By John Colyandro & Brent Connett
Published by Austin Business Journal on February 8, 2013
Transportation infrastructure is among the first priorities of state government, and is a critical component of any robust free market economy.
In recent decades, however, vehicles have become more fuel efficient and inflation has made raw materials more expensive, causing gasoline tax revenues to grow slowly, and significantly hampering the purchasing power of those dollars that are collected.
For years, there have been warnings about the decline in financing for highway construction and maintenance. The Texas Department of Transportation (TxDOT) Legislative Appropriations Request for the 2014-2015 biennium, notes: “There is no question that Texas has a transportation funding challenge. Our traditional sources of funding have proven no longer reliable, making it difficult to meet the mobility needs of our rapidly growing state.”
The Texas State Data Center projects our state’s population to be as high as 55 million people by 2050. Furthermore, a recent Census Bureau report highlights Texas as the recipient of net internal migration: people leaving other states and moving to Texas. As population grows, so do the demands on infrastructure.
The state must construct more roads, and the money to do so has been in state coffers all along. State Senator Robert Nichols (R – Jacksonville) and State Representative Larry Phillips (R-Sherman) will offer a proposal this legislative session to dedicate most of the revenues from the existing motor vehicle sales and use tax to TxDOT for highway maintenance and construction, ensuring a reliable funding source to augment the gasoline tax [a primary source of funding for road construction and maintenance], and lessening the state’s reliance on debt to build roads.
Texas debt service payments have doubled since 2007, and in the most recent state budget, debt service payments total more than spending on the judiciary and the Department of Public Safety, combined. Transportation-related debt is among the chief contributors to increases in state debt, accounting for more than one-third of all outstanding state debt. Transportation debt accounts for 57.6 percent of the debt that the Bond Review Board anticipates will be issued in fiscal year 2013.

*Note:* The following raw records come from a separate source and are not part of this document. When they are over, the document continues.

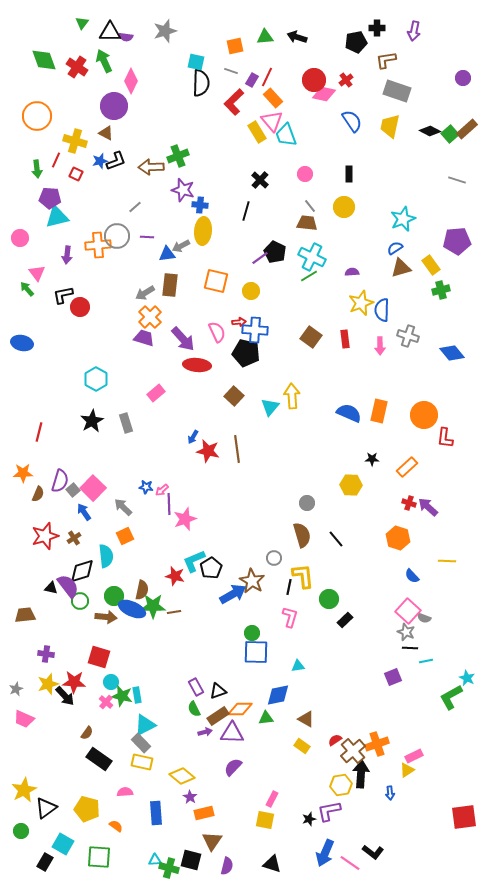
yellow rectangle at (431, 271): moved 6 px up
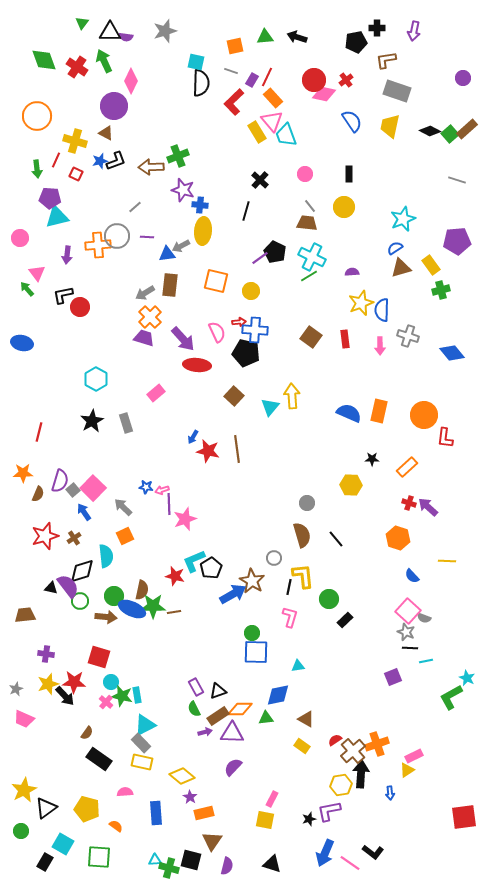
pink arrow at (162, 490): rotated 24 degrees clockwise
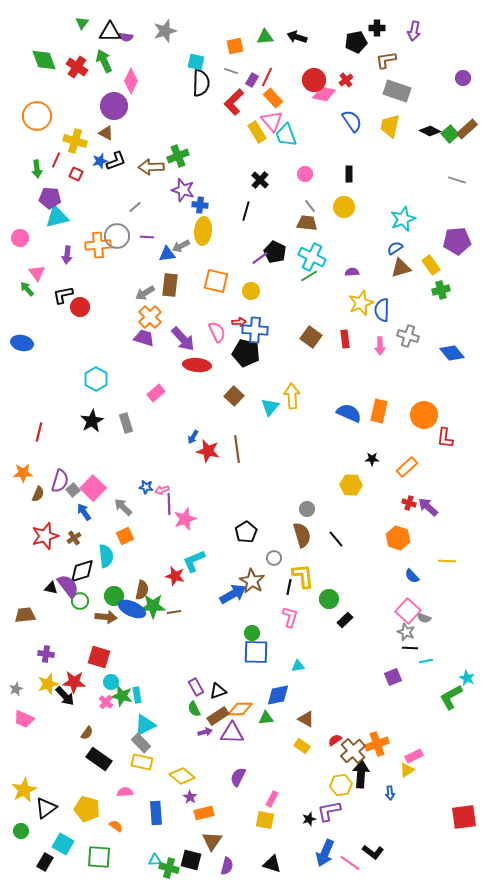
gray circle at (307, 503): moved 6 px down
black pentagon at (211, 568): moved 35 px right, 36 px up
purple semicircle at (233, 767): moved 5 px right, 10 px down; rotated 18 degrees counterclockwise
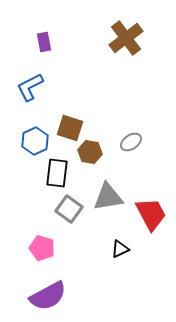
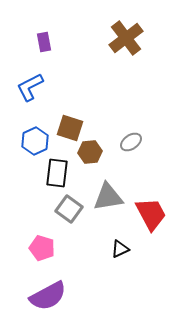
brown hexagon: rotated 15 degrees counterclockwise
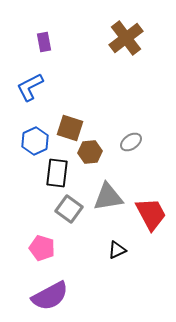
black triangle: moved 3 px left, 1 px down
purple semicircle: moved 2 px right
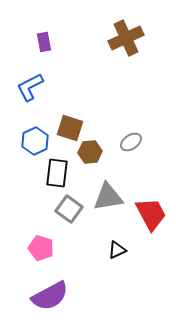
brown cross: rotated 12 degrees clockwise
pink pentagon: moved 1 px left
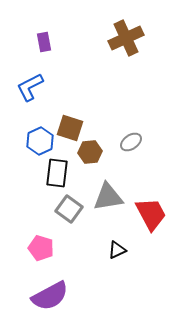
blue hexagon: moved 5 px right
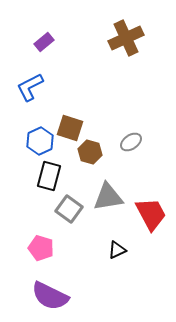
purple rectangle: rotated 60 degrees clockwise
brown hexagon: rotated 20 degrees clockwise
black rectangle: moved 8 px left, 3 px down; rotated 8 degrees clockwise
purple semicircle: rotated 54 degrees clockwise
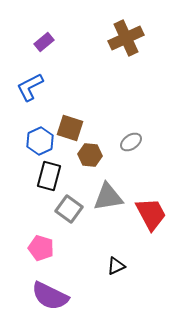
brown hexagon: moved 3 px down; rotated 10 degrees counterclockwise
black triangle: moved 1 px left, 16 px down
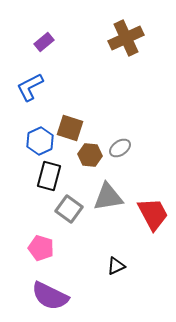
gray ellipse: moved 11 px left, 6 px down
red trapezoid: moved 2 px right
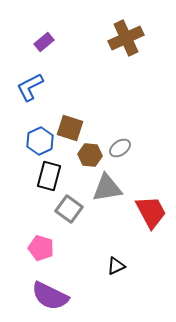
gray triangle: moved 1 px left, 9 px up
red trapezoid: moved 2 px left, 2 px up
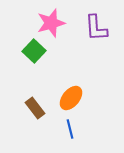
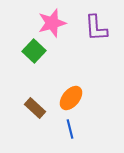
pink star: moved 1 px right
brown rectangle: rotated 10 degrees counterclockwise
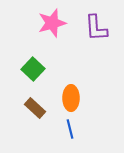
green square: moved 1 px left, 18 px down
orange ellipse: rotated 40 degrees counterclockwise
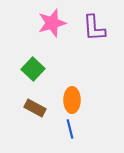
purple L-shape: moved 2 px left
orange ellipse: moved 1 px right, 2 px down
brown rectangle: rotated 15 degrees counterclockwise
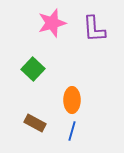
purple L-shape: moved 1 px down
brown rectangle: moved 15 px down
blue line: moved 2 px right, 2 px down; rotated 30 degrees clockwise
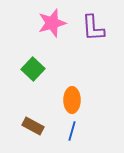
purple L-shape: moved 1 px left, 1 px up
brown rectangle: moved 2 px left, 3 px down
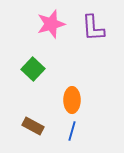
pink star: moved 1 px left, 1 px down
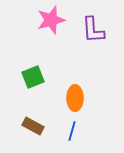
pink star: moved 4 px up
purple L-shape: moved 2 px down
green square: moved 8 px down; rotated 25 degrees clockwise
orange ellipse: moved 3 px right, 2 px up
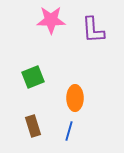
pink star: rotated 16 degrees clockwise
brown rectangle: rotated 45 degrees clockwise
blue line: moved 3 px left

The approach chosen by Sen. Nichols and Rep. Phillips would finance road construction and maintenance up front. In fiscal year 2012, the motor vehicle sales tax brought in more than $3 billion to state coffers, making it among the largest sources of state revenue. Yet most of that money goes into the General Revenue Fund (GR), most of which is consumed by education and health and human services. Those two categories along with public safety and criminal justice account for 94.7 percent of state GR spending.
Using motor vehicle sales tax revenue for road construction and maintenance will help to refocus state government on a core responsibility. In addition, the proposal would gradually shift the motor vehicle sales and use tax revenues from GR to TxDOT, easing the reduction in funds. Furthermore, revenues from the motor vehicle sales and use tax should be dedicated to road maintenance and construction since sales of vehicles directly impact the usage of Texas’ transportation infrastructure.
As Senator Nichols asks, “What would be more logical than to use the transportation-related funds to make the improvements needed on the highway the vehicle is dependent on?” The Senator frequently names core principles for transportation finance, which include: the funding source must be predictable over long periods of time, transportation related, and automatically adjustable for inflation. The motor vehicle sales tax does all of these.
The proposal garners broad support from Texans. In a poll of 750 likely general election voters, conducted by the Texas Conservative Coalition Research Institute in late October, 2012, respondents were asked if they support or oppose the idea. 63 percent support it, while only 22 percent oppose the idea.
Combined with public-private partnerships, the Nichols/Phillips proposal takes an existing revenue stream that is directly related to the number of vehicles on the road and repurposes it, ensuring sufficient and predictable funds for highway construction and maintenance that are necessary for Texas’ economic future.
John Colyandro is Executive Director and Brent Connett is Communications Director at the Texas Conservative Coalition Research Institute, based in Austin.